Illustration: Lazaro Gamio/Axios
Self-driving technology is hard — so hard that even the industry front-runner is showing its cards to try to get more brainpower on the problem.
Driving the news: Waymo announced Wednesday it's sharing what is believed to be one of the largest troves of self-driving vehicle data ever released in the hope of accelerating the development of automated vehicle technology.
- "The more smart brains you can get working on the problem, whether inside or outside the company, the better," says Waymo principal scientist Drago Anguelov.
Why it matters: Data is a critical ingredient for machine learning, which is why until recently, companies developing automated driving systems viewed their testing data as a closely guarded asset.
- But there's now a growing consensus that sharing that information publicly could help get self-driving cars on the road faster.
What's happening: The idea is to eliminate what has been a major roadblock for academia — a lack of relevant research data.
- Aptiv, Argo and Lyft have released maps and images collected via cameras and lidar sensors.

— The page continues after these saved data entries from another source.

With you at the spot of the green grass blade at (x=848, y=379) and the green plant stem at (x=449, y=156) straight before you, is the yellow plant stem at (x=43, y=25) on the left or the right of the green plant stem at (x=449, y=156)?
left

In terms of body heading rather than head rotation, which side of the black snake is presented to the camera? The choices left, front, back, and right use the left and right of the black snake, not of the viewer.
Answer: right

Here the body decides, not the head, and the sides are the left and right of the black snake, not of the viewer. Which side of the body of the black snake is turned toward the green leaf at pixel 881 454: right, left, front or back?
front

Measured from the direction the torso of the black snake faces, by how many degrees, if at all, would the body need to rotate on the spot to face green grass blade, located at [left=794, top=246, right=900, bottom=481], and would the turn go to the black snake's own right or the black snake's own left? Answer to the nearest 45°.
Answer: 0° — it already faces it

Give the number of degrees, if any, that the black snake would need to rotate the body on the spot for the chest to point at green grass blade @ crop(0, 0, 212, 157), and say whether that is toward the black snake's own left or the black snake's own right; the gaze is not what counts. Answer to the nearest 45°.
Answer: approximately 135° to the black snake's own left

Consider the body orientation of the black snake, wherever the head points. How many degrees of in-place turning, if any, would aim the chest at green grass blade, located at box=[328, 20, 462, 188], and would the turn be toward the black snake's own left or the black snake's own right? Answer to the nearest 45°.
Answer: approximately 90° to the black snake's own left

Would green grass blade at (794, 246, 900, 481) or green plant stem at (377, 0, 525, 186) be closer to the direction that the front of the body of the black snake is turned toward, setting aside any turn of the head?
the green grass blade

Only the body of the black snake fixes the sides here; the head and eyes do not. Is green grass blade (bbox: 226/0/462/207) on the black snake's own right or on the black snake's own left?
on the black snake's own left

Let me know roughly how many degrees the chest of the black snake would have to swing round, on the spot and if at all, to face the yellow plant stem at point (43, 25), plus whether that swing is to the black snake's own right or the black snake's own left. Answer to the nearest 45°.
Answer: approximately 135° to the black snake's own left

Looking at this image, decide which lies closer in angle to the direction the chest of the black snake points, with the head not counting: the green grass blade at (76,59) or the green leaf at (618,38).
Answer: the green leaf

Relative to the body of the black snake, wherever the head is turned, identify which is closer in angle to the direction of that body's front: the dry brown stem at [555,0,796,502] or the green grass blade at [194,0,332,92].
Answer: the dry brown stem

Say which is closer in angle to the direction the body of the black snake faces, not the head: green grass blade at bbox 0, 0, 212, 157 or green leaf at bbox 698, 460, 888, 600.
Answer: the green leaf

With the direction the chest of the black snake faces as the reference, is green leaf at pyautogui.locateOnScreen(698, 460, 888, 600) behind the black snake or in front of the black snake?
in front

- Now, even Waymo — the market leader, with more than 10 million autonomous test miles — is opening up its digital vault.
Context: On any given day, an AV can collect more than 4 terabytes of raw sensor data, but not all of that is useful, Navigant Research analyst Sam Abuelsamid writes in Forbes.

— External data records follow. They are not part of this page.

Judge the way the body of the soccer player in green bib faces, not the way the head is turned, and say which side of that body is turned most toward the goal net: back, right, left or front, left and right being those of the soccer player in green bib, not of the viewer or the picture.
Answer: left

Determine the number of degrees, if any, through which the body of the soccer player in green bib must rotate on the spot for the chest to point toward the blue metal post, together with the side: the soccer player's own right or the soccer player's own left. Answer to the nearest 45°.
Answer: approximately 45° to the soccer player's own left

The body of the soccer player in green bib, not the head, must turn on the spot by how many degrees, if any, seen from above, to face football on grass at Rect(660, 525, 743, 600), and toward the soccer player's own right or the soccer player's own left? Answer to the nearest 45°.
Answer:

- During testing, a safety driver typically oversees the vehicle's operation, while an engineer with a laptop in the passenger seat makes a notation of interesting encounters or challenging scenarios.
- At the end of the day, all the sensor data from the vehicle is downloaded. The "good stuff," as Abuelsamid calls it — encounters with pedestrians, cyclists, animals, traffic signals and more — is analyzed and labeled.
- It's a labor-intensive process, as the New York Times described in a story this week.
- Humans — lots and lots of humans, NYT notes — must label and annotate all the data by hand so the AI system can understand what it's “seeing" before it can begin learning.
- People pore over images of street scenes, drawing digital boxes around and adding labels to things that are important to know, like: This is a pedestrian, a stroller, a double yellow line.
Between the lines: The data that Waymo is releasing is particularly rich, collected from 1,000 driving scenes in 25 cities including Phoenix, San Francisco, Mountain View and Kirkland, Washington. Even so, it still amounts to just 5.5 hours of driving time.
- Each segment captures 20 seconds of continuous driving in 360-degree footage captured from 5 lidar and 5 camera sensors, giving researchers the opportunity to develop algorithms to track and predict the behavior of other road users.
- Each of the scenes has been painstakingly labeled — 13 million labels in all.
The intrigue: Waymo's move shows how high the stakes have grown, says Gartner analyst Mike Ramsey.
- "I don’t think they are worried about anyone catching them. They’re probably more worried about whether they can make this work, or if anyone can. Is this even doable after 10 years of working on this?"